Buona partecipazione di pubblico all’escursione al Parco del Loto e al Ponte delle Lavandaie

Proseguono le iniziative di Legambiente lungo il Canale dei Mulini, in distribuzione nelle Coop di Alfonsine, Lugo e Fusignano il nuovo dépliant realizzato dall’associazione.

Buona partecipazione di pubblico ieri per la visita guidata organizzata da Legambiente al “Parco del Loto” di Lugo e al “Ponte delle Lavandaie”. Nonostante un clima più autunnale che primaverile sono state decine i partecipanti all’appuntamento organizzato dall’associazione ambientalista nell’ambito delle iniziative per far conoscere le aree naturali che sorgono lungo il medievale “Canale dei Mulini”.

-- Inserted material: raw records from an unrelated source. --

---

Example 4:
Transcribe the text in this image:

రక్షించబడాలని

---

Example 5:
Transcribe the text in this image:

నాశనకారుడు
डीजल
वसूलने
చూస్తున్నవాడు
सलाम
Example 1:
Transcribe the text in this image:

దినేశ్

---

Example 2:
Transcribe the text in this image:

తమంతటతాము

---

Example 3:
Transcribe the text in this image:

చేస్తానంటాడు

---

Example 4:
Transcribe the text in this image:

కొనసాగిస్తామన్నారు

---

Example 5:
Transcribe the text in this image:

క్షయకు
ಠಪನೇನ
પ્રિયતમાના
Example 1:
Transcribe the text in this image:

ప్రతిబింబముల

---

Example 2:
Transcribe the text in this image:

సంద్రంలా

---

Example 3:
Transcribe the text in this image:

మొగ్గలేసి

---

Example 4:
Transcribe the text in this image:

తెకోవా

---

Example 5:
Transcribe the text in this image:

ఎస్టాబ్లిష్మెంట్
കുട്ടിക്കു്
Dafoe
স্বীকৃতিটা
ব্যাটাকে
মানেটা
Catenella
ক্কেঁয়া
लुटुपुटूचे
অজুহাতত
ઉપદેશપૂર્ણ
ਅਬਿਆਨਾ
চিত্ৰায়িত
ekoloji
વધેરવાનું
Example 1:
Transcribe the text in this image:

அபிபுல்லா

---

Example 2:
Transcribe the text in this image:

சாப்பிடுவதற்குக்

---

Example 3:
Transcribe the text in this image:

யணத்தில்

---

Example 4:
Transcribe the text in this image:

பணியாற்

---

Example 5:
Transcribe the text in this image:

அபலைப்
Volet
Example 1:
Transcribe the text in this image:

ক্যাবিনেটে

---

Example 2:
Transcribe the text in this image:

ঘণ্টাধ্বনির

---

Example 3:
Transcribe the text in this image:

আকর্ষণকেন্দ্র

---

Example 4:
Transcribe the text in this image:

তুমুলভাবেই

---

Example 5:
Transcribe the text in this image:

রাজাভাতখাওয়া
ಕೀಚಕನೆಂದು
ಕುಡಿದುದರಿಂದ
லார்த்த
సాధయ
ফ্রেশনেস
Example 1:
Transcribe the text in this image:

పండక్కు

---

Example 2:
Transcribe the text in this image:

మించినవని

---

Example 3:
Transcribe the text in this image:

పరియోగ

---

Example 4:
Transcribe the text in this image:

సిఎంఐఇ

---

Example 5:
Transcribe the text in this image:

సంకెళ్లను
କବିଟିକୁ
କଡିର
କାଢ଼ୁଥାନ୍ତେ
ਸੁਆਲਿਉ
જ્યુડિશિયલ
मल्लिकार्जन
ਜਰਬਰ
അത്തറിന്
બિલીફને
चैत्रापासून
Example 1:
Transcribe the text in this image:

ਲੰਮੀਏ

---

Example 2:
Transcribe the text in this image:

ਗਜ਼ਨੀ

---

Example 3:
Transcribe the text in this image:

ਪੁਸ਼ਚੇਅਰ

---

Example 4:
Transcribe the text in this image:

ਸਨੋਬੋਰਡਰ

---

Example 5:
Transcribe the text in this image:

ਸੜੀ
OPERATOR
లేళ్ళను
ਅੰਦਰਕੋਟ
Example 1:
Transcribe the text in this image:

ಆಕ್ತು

“Il Parco del Loto – ha spiegato Yuri Rambelli, presidente del circolo Legambiente “A. Cederna”è un’ex cava di argilla, successivamente riconvertita a specchio d’acqua per la coltivazione del fiore di loto. L’area, ceduta poi al Comune di Lugo, è stata trasformata in un parco di circa 8 ettari dalle caratteristiche semi-naturali in quanto, pur trovandosi praticamente circondata dall’urbanizzazione, costituisce un piccolo mondo a sé stante, dove l’ambiente vegetale si è riappropriato a suo piacimento dell’area, richiamando così anche gli animali (insetti, anfibi, uccelli) che in questa vegetazione fluvio-lacustre-ripariale trovano il loro habitat naturale. Il parco, assieme a questo tratto di canale e al Bosco di Fusignano, fa parte di un’area di riequilibrio ecologico, cioè di un particolare tipo di aree protette create per preservare ambienti naturali o seminaturali che sorgono a ridosso dei centri abitati”.

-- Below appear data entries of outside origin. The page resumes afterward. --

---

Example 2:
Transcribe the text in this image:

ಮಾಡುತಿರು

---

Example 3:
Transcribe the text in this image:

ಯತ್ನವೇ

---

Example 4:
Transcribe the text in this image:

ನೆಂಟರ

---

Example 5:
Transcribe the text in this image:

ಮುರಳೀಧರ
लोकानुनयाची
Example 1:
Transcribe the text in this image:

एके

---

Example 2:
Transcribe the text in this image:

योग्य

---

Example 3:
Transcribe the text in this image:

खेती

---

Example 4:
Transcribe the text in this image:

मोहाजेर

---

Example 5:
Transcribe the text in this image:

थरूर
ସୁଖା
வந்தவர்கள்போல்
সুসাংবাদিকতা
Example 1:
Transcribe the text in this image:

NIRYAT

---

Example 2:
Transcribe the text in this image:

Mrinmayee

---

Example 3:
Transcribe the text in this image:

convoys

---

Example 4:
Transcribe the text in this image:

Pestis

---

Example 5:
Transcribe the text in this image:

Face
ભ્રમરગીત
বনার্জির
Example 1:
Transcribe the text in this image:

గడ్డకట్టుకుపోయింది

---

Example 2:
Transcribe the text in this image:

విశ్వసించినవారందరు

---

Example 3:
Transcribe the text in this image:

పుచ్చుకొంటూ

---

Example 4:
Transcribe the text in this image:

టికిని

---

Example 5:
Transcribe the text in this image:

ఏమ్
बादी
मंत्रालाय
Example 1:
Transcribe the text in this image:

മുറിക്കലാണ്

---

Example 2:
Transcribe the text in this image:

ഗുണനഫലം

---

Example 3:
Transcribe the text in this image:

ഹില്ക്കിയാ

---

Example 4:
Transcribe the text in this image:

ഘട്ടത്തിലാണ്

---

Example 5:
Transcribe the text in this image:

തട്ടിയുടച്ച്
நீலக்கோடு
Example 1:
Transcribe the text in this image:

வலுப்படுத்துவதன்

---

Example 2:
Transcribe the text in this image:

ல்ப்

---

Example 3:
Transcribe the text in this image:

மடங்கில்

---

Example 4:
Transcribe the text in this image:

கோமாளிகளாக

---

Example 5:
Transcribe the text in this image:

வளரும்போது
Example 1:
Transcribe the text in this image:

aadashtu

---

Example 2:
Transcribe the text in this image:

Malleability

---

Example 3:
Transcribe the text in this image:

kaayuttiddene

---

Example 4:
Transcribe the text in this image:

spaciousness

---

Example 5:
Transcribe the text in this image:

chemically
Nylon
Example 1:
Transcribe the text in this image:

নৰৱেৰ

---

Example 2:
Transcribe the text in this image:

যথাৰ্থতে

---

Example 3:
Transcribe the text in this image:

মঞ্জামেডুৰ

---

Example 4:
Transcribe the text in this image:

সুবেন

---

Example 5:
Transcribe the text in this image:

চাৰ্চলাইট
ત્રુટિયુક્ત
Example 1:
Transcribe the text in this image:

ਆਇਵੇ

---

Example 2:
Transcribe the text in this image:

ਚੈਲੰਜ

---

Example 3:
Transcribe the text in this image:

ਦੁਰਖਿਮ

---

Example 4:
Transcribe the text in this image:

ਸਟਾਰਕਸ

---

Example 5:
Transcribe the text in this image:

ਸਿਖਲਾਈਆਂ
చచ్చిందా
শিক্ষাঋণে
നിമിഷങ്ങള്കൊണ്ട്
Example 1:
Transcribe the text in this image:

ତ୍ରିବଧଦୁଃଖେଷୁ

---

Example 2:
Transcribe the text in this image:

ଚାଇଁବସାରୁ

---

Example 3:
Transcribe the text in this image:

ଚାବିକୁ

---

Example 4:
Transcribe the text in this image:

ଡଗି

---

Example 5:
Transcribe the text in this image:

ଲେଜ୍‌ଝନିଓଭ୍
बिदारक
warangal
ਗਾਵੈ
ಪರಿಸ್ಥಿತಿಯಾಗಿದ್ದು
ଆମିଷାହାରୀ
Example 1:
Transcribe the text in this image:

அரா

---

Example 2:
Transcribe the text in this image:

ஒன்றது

Durante la visita, i volontari dell’associazione assieme ad Angelo Ravaglia hanno illustrato le caratteristiche del parco e delle piante che lo popolano per poi guidare i partecipanti lungo uno dei tratti più caratteristici del “Canale dei Mulini”, quello che da via De’ Brozzi, dove sorgeva il Mulino di Figna, porta fino al “Ponte delle Lavandaie” così chiamato per via dei gradoni tutt’ora visibili che arrivano fino all’acqua e venivano utilizzati fino agli anni ’50 per lavare i panni.

“Siamo molto soddisfatti del risultato di questa escursione, nonostante il clima certo non invogliasse alla partecipazione – ha concluso Rambelli – segno che la riscoperta di questi luoghi desta un notevole interesse nella popolazione. Continueremo perciò nelle prossime settimane ad organizzare altri appuntamenti alla scoperta di questi luoghi caratteristici della Bassa Romagna”.

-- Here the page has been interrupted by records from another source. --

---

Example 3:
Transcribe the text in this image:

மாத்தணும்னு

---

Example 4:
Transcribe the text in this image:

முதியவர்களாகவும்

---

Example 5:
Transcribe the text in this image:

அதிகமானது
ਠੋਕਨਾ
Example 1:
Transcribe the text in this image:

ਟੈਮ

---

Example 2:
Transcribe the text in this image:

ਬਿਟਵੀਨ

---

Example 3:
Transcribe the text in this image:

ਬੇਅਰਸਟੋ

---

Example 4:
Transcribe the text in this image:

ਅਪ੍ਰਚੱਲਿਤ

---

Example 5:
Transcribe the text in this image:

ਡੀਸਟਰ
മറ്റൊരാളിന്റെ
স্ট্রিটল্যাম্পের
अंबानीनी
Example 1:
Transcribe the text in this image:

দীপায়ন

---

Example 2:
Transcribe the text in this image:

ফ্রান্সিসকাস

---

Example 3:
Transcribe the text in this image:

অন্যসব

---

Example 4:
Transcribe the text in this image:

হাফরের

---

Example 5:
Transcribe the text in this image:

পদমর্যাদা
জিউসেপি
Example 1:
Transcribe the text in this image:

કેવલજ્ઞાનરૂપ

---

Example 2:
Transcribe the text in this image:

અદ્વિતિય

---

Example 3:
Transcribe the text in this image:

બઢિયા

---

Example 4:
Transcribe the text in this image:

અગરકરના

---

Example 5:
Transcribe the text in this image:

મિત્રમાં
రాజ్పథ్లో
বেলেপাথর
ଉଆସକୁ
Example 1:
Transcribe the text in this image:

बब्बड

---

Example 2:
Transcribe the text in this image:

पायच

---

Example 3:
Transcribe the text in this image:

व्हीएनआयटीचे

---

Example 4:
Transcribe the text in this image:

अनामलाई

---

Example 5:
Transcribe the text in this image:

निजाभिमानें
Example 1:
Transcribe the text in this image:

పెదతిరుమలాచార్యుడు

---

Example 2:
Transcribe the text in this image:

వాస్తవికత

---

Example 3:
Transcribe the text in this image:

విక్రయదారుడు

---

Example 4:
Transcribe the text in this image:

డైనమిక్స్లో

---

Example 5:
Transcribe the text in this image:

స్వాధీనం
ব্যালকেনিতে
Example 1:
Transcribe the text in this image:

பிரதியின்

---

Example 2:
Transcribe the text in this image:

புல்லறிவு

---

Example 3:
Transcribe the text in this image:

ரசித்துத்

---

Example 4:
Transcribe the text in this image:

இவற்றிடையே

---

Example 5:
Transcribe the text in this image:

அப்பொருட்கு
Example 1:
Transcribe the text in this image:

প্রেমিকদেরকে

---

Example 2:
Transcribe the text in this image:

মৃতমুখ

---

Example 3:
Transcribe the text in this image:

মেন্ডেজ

Il Canale dei Mulini di Castel Bolognese, Lugo e Fusignano è un’eredità storica oltre che un percorso turistico naturale, ricco di manufatti idraulici e aree di interesse naturalistico, dal Parco del Loto al Bosco di Fusignano, dal Mulino Scodellino di Castel Bolognese al Chiavicone della Canalina a Taglio Corelli. Per spiegare le caratteristiche di queste aree Legambiente, con il contributo di Coop Alleanza 3.0 ha realizzato un depliant che è già disponibile presso l’associazione e i punti vendita Coop di Alfonsine, Fusignano e Lugo. Su questo sarà possibile consultare il calendario dei prossimi appuntamenti organizzati da Legambiente.